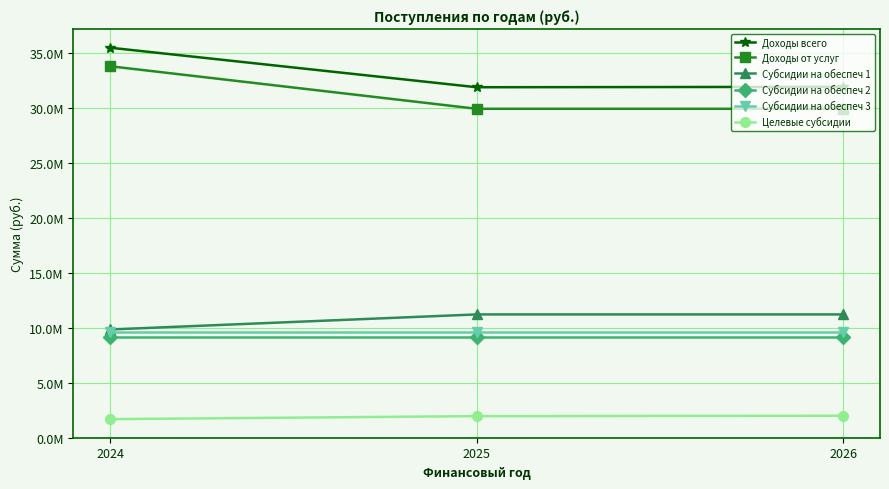

Reading left to right, transcribe all the data shown in this chart.

Доходы всего: 2024=35462548	2025=31867100	2026=31903400
Доходы от услуг: 2024=33776548	2025=29907200	2026=29907200
Субсидии на обеспеч 1: 2024=9839348	2025=11209000	2026=11209000
Субсидии на обеспеч 2: 2024=9126500	2025=9126500	2026=9126500
Субсидии на обеспеч 3: 2024=9571700	2025=9571700	2026=9571700
Целевые субсидии: 2024=1686000	2025=1959900	2026=1996200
•••
▶ _Instructions to follow_: Count the lines of the records above that contain the string "обеспеч". Give only the number.

▶ _Written response_: 3